On February 4, 1919, a parliamentary commission was created, headed by Samad aga Agamalioglu, to draft a land reform law for the Azerbaijan Democratic Republic. Haji Huseyn Afandiyev was one of the 9 members of this commission.

In March 1920, Haji Huseyn Afandiyev participated in suppressing the anti-government uprising, started by Armenians in Karabakh. After the Bolshevik occupation of Azerbaijan on April 27, 1920, he was arrested. On June 3, 1920, an investigator from Special Department No. 7 sentenced him to execution. He was executed at the age of 27.

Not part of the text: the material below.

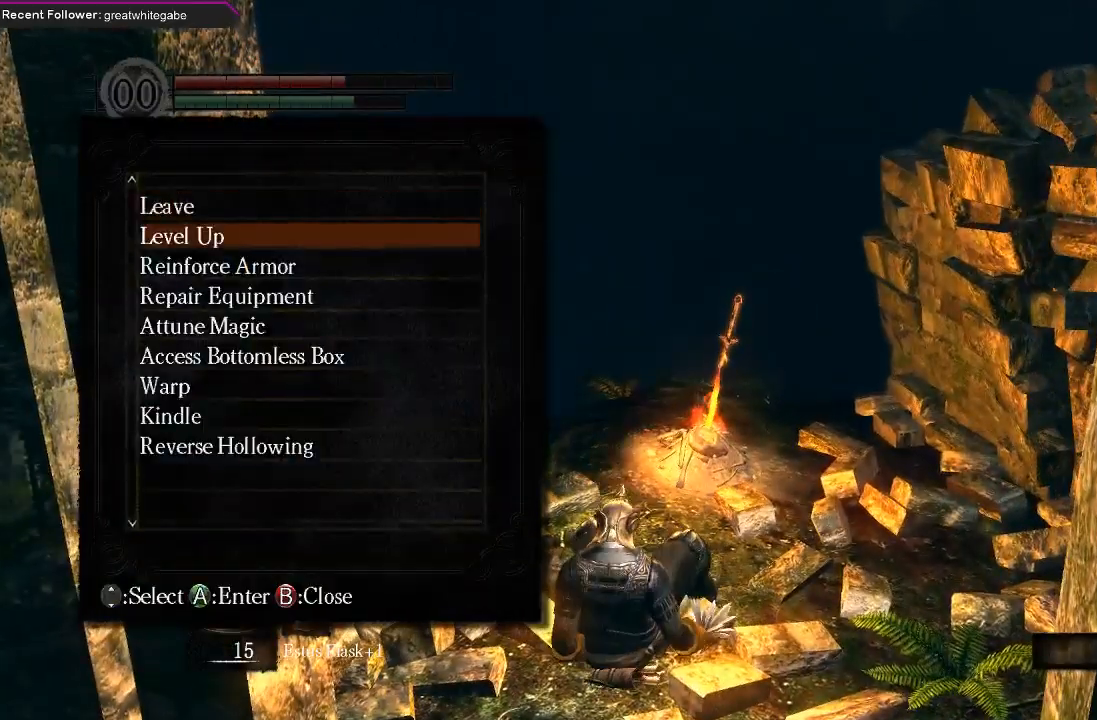
{"buttons": ["DPAD_DOWN"], "left_stick": "center", "right_stick": "center", "events": []}
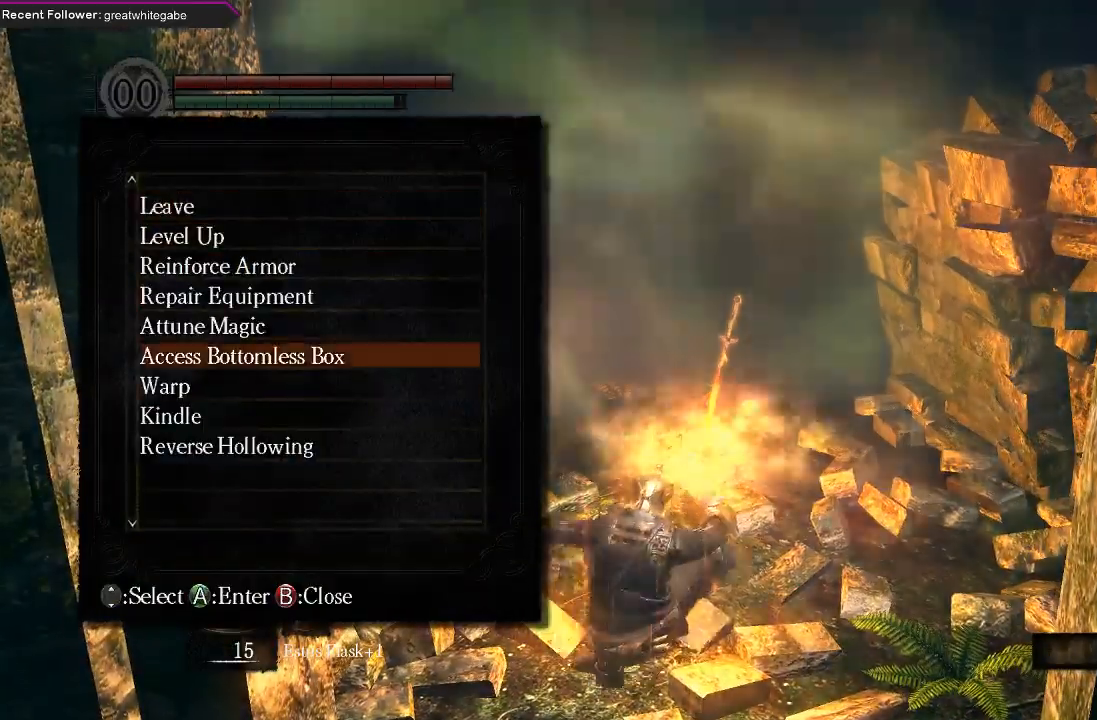
{"buttons": [], "left_stick": "center", "right_stick": "center", "events": [[33, "DPAD_DOWN", "up"], [367, "A", "down"], [467, "A", "up"]]}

On January 5, 1993, Haji Huseyn Haji Abdulla oglu Afandiyev was posthumously rehabilitated based on Article 1 of the decree issued by the Presidium of the Supreme Soviet of the USSR on January 16, 1989, "On additional measures to restore justice to the victims of repression in the 1930s–40s and early 1950s."

== Memory ==
Before the Soviet occupation, Haji Huseyn Afandiyev operated a bookstore and stationery shop called "Iqbal" in the center of Goychay. Prior to the occupation, both his shop and his two-story house were confiscated. In the following years, a dermatological venereal dispensary was established in his house.

In 2024, a book titled "Founders of the Azerbaijan Democratic Republic, Goychay's Deputy Haji Huseyn Haji Abdulla oglu Afandiyev," authored by Maharram Zulfugarli, was published, detailing his life and contributions.